▶ _YOUR ASSIGNMENT_:
Whenever a line of the records below contains the word "communication", copy that line.

▶ _EXERCISE DATA_:
+--
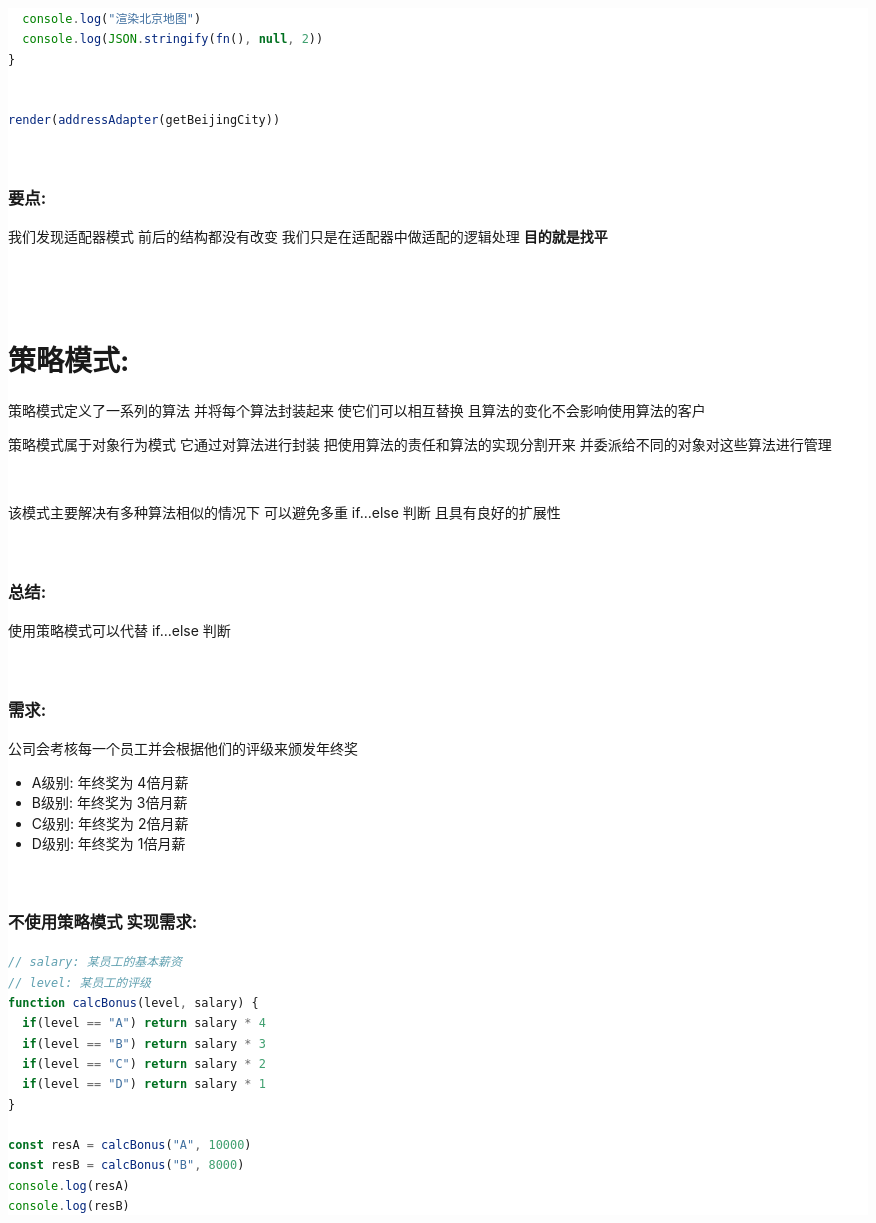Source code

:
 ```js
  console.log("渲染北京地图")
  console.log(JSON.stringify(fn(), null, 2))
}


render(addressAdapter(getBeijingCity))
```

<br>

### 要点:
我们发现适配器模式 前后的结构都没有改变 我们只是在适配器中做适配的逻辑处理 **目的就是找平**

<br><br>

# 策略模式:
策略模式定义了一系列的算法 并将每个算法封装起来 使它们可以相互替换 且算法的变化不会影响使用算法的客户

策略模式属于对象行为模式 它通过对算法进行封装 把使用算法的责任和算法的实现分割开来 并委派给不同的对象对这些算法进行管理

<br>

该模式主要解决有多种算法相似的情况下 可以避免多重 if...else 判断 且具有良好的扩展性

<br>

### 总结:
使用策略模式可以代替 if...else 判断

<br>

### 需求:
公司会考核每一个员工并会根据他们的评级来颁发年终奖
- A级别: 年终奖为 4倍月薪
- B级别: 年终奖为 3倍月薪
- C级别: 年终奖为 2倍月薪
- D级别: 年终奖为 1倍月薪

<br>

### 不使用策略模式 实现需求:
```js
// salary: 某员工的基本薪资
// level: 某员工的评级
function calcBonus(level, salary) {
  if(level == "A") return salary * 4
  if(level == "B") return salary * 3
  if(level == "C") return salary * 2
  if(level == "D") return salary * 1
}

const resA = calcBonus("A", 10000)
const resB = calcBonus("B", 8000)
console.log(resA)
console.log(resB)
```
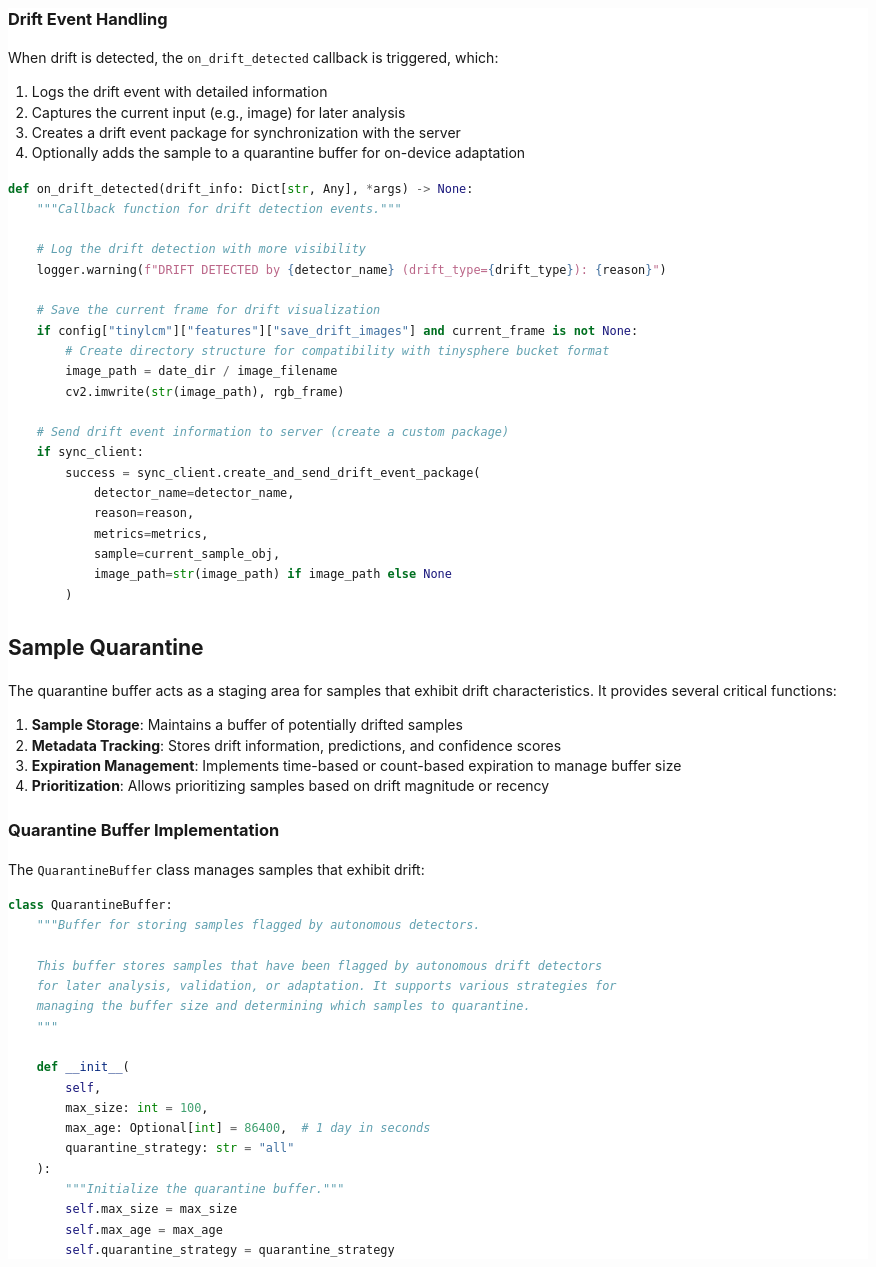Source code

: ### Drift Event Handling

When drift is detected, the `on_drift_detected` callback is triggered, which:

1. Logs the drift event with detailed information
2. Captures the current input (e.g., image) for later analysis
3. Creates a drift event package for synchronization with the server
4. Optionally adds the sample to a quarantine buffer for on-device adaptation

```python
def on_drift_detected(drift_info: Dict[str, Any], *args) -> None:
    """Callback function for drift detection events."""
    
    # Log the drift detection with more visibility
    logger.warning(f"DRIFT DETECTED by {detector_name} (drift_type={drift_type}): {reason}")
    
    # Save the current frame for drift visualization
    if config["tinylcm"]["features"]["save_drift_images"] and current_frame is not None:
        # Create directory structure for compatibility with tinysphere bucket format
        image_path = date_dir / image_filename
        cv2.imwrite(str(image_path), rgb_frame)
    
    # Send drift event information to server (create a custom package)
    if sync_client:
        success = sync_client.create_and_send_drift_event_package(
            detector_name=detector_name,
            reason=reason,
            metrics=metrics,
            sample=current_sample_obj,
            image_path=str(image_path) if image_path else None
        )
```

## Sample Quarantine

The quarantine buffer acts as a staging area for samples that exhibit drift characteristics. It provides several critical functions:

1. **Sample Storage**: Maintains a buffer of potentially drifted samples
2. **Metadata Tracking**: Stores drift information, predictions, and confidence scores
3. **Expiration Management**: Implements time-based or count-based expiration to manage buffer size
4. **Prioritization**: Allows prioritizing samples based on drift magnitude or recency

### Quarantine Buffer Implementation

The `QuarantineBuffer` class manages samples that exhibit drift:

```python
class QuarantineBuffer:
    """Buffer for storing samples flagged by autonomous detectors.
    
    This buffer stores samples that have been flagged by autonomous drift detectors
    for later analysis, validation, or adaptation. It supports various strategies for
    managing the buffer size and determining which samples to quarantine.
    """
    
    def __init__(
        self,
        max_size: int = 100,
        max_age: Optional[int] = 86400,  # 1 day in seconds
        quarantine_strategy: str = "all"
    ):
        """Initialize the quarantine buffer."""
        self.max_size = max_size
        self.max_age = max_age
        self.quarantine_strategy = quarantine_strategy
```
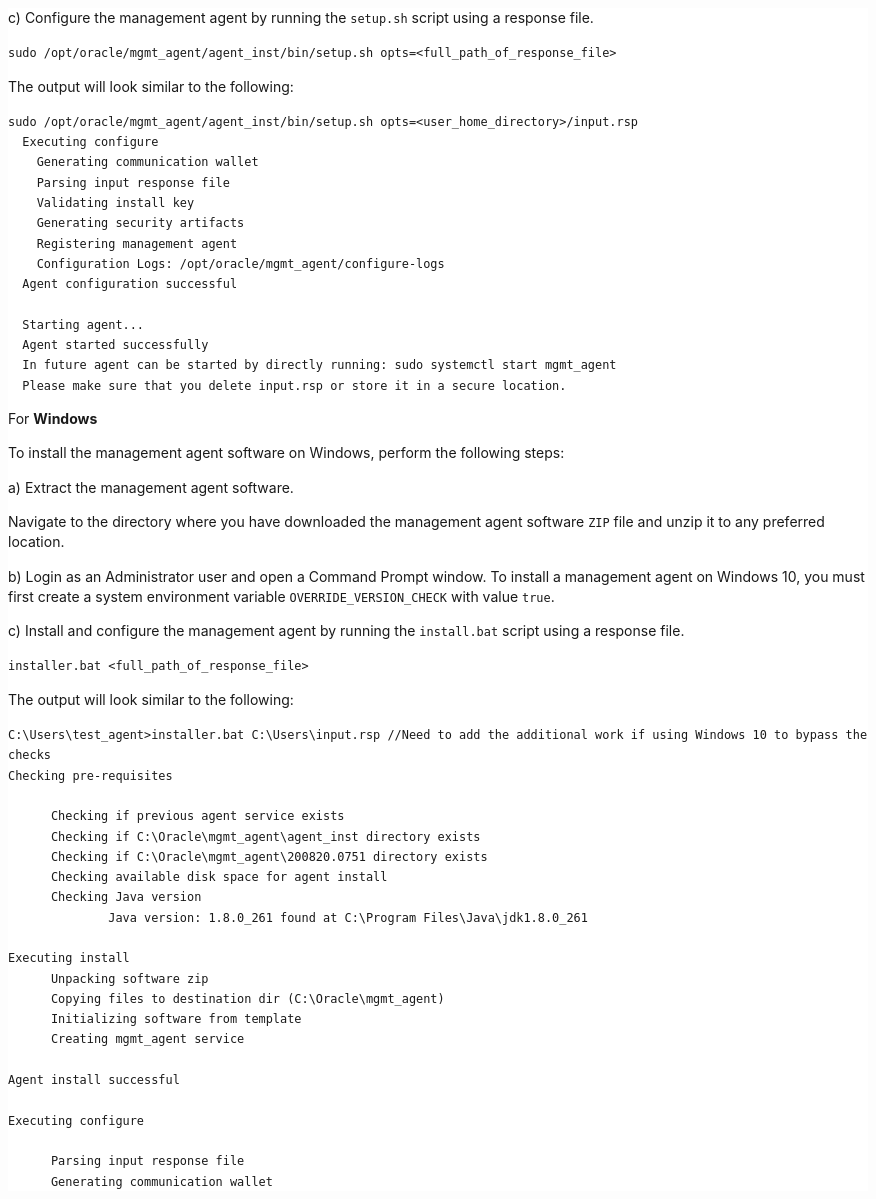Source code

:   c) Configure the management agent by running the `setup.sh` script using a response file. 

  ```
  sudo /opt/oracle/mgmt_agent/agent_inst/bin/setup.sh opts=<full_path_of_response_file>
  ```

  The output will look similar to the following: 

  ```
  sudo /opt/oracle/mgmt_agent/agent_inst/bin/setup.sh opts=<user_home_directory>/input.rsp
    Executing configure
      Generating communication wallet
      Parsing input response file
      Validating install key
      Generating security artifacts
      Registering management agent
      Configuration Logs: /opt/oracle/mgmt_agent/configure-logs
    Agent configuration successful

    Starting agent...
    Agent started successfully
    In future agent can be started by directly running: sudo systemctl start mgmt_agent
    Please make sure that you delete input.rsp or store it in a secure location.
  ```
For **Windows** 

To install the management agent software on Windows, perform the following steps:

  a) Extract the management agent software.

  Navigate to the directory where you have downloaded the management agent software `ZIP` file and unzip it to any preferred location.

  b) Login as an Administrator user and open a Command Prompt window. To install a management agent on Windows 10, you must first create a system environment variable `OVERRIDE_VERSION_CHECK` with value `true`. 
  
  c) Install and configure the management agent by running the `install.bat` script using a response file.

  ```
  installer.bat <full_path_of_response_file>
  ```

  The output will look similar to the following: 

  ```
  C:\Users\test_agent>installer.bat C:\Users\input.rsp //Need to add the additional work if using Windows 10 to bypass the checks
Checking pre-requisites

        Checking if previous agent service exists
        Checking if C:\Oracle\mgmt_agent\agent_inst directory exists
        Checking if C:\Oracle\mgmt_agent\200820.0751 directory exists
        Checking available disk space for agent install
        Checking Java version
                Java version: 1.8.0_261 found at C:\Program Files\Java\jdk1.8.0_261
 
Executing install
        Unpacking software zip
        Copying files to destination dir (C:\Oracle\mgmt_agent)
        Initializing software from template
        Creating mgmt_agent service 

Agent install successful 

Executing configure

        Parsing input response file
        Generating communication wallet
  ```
+--
▶ _PROBLEM SOLUTION_:
      Generating communication wallet
        Generating communication wallet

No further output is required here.